TASK DETAILS:
Reproduce exactly the line that contains "output by modulating the gear ratio;" and all lines that follow it in the records below, ending with the last one.

Stored data entries:
■ ■ ■
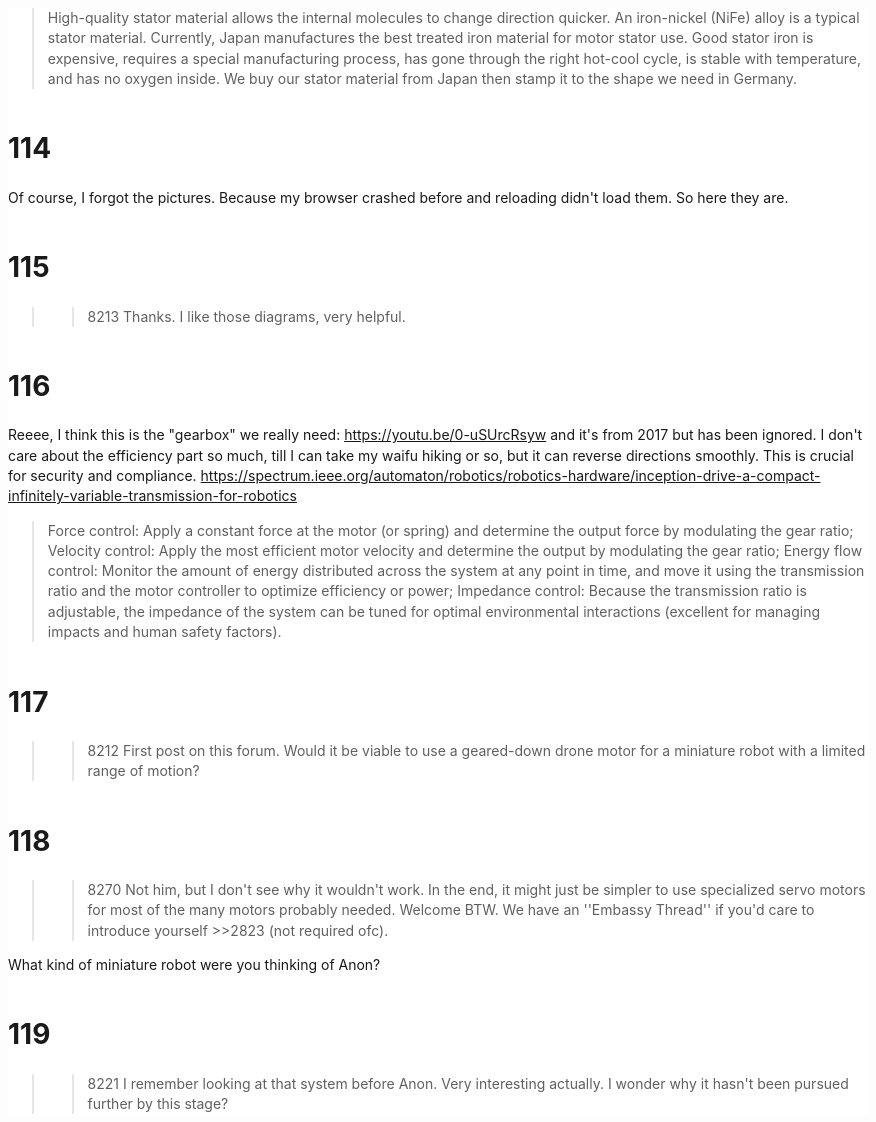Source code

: >High-quality stator material allows the internal molecules to change direction quicker. An iron-nickel (NiFe) alloy is a typical stator material. Currently, Japan manufactures the best treated iron material for motor stator use. Good stator iron is expensive, requires a special manufacturing process, has gone through the right hot-cool cycle, is stable with temperature, and has no oxygen inside. We buy our stator material from Japan then stamp it to the shape we need in Germany.

# 114
Of course, I forgot the pictures. Because my browser crashed before and reloading didn't load them. So here they are.

# 115
>>8213
Thanks. I like those diagrams, very helpful.

# 116
Reeee, I think this is the "gearbox" we really need: https://youtu.be/0-uSUrcRsyw and it's from 2017 but has been ignored. I don't care about the efficiency part so much, till I can take my waifu hiking or so, but it can reverse directions smoothly. This is crucial for security and compliance.
https://spectrum.ieee.org/automaton/robotics/robotics-hardware/inception-drive-a-compact-infinitely-variable-transmission-for-robotics
> Force control: Apply a constant force at the motor (or spring) and determine the output force by modulating the gear ratio;
>Velocity control: Apply the most efficient motor velocity and determine the output by modulating the gear ratio;
>Energy flow control: Monitor the amount of energy distributed across the system at any point in time, and move it using the transmission ratio and the motor controller to optimize efficiency or power;
>Impedance control: Because the transmission ratio is adjustable, the impedance of the system can be tuned for optimal environmental interactions (excellent for managing impacts and human safety factors).

# 117
>>8212
First post on this forum. Would it be viable to use a geared-down drone motor for a miniature robot with a limited range of motion?

# 118
>>8270
Not him, but I don't see why it wouldn't work. In the end, it might just be simpler to use specialized servo motors for most of the many motors probably needed. Welcome BTW. We have an ''Embassy Thread'' if you'd care to introduce yourself >>2823 (not required ofc).

What kind of miniature robot were you thinking of Anon?

# 119
>>8221
I remember looking at that system before Anon. Very interesting actually. I wonder why it hasn't been pursued further by this stage?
■ ■ ■
ANSWER TO THIS TASK:
>Velocity control: Apply the most efficient motor velocity and determine the output by modulating the gear ratio;
>Energy flow control: Monitor the amount of energy distributed across the system at any point in time, and move it using the transmission ratio and the motor controller to optimize efficiency or power;
>Impedance control: Because the transmission ratio is adjustable, the impedance of the system can be tuned for optimal environmental interactions (excellent for managing impacts and human safety factors).

# 117
>>8212
First post on this forum. Would it be viable to use a geared-down drone motor for a miniature robot with a limited range of motion?

# 118
>>8270
Not him, but I don't see why it wouldn't work. In the end, it might just be simpler to use specialized servo motors for most of the many motors probably needed. Welcome BTW. We have an ''Embassy Thread'' if you'd care to introduce yourself >>2823 (not required ofc).

What kind of miniature robot were you thinking of Anon?

# 119
>>8221
I remember looking at that system before Anon. Very interesting actually. I wonder why it hasn't been pursued further by this stage?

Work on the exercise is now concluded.